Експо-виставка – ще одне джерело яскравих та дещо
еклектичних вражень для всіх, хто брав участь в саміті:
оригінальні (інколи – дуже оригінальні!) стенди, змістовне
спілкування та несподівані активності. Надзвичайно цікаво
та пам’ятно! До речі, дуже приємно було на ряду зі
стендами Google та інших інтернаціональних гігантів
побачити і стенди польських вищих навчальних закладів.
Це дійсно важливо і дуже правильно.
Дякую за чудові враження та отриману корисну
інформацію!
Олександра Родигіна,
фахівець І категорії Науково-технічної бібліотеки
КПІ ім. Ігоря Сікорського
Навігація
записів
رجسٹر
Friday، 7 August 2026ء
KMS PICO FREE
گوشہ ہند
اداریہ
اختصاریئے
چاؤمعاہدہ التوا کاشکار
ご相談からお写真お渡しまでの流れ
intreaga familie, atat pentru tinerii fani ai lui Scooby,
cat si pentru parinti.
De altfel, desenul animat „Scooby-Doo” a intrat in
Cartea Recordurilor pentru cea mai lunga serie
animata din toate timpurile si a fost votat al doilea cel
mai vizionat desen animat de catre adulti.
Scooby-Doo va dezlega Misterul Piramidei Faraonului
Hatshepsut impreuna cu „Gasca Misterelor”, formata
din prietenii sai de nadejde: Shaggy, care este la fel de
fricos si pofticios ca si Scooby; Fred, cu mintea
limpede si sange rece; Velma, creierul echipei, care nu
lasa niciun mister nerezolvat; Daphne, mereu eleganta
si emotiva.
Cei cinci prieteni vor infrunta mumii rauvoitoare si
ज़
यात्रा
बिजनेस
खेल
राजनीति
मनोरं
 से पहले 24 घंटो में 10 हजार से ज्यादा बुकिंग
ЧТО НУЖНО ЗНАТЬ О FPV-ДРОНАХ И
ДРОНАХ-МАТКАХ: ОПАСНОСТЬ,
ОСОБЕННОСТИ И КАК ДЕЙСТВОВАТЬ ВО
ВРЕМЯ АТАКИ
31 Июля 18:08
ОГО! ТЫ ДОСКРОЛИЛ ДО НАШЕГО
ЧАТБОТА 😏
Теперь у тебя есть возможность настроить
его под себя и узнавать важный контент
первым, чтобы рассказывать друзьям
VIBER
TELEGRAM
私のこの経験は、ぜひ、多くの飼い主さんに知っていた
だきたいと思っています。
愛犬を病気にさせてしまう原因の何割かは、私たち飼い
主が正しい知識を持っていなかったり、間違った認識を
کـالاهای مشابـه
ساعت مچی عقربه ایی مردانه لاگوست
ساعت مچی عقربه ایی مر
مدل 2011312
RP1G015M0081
══════
■ TASK STATEMENT ■
Pull every line of text out of the material above and reproduce each one unchanged, in the order it appears.

■ YOUR SOLUTION ■
Експо-виставка – ще одне джерело яскравих та дещо
еклектичних вражень для всіх, хто брав участь в саміті:
оригінальні (інколи – дуже оригінальні!) стенди, змістовне
спілкування та несподівані активності. Надзвичайно цікаво
та пам’ятно! До речі, дуже приємно було на ряду зі
стендами Google та інших інтернаціональних гігантів
побачити і стенди польських вищих навчальних закладів.
Це дійсно важливо і дуже правильно.
Дякую за чудові враження та отриману корисну
інформацію!
Олександра Родигіна,
фахівець І категорії Науково-технічної бібліотеки
КПІ ім. Ігоря Сікорського
Навігація
записів
رجسٹر
Friday، 7 August 2026ء
KMS PICO FREE
گوشہ ہند
اداریہ
اختصاریئے
چاؤمعاہدہ التوا کاشکار
ご相談からお写真お渡しまでの流れ
intreaga familie, atat pentru tinerii fani ai lui Scooby,
cat si pentru parinti.
De altfel, desenul animat „Scooby-Doo” a intrat in
Cartea Recordurilor pentru cea mai lunga serie
animata din toate timpurile si a fost votat al doilea cel
mai vizionat desen animat de catre adulti.
Scooby-Doo va dezlega Misterul Piramidei Faraonului
Hatshepsut impreuna cu „Gasca Misterelor”, formata
din prietenii sai de nadejde: Shaggy, care este la fel de
fricos si pofticios ca si Scooby; Fred, cu mintea
limpede si sange rece; Velma, creierul echipei, care nu
lasa niciun mister nerezolvat; Daphne, mereu eleganta
si emotiva.
Cei cinci prieteni vor infrunta mumii rauvoitoare si
ज़
यात्रा
बिजनेस
खेल
राजनीति
मनोरं
 से पहले 24 घंटो में 10 हजार से ज्यादा बुकिंग
ЧТО НУЖНО ЗНАТЬ О FPV-ДРОНАХ И
ДРОНАХ-МАТКАХ: ОПАСНОСТЬ,
ОСОБЕННОСТИ И КАК ДЕЙСТВОВАТЬ ВО
ВРЕМЯ АТАКИ
31 Июля 18:08
ОГО! ТЫ ДОСКРОЛИЛ ДО НАШЕГО
ЧАТБОТА 😏
Теперь у тебя есть возможность настроить
его под себя и узнавать важный контент
первым, чтобы рассказывать друзьям
VIBER
TELEGRAM
私のこの経験は、ぜひ、多くの飼い主さんに知っていた
だきたいと思っています。
愛犬を病気にさせてしまう原因の何割かは、私たち飼い
主が正しい知識を持っていなかったり、間違った認識を
کـالاهای مشابـه
ساعت مچی عقربه ایی مردانه لاگوست
ساعت مچی عقربه ایی مر
مدل 2011312
RP1G015M0081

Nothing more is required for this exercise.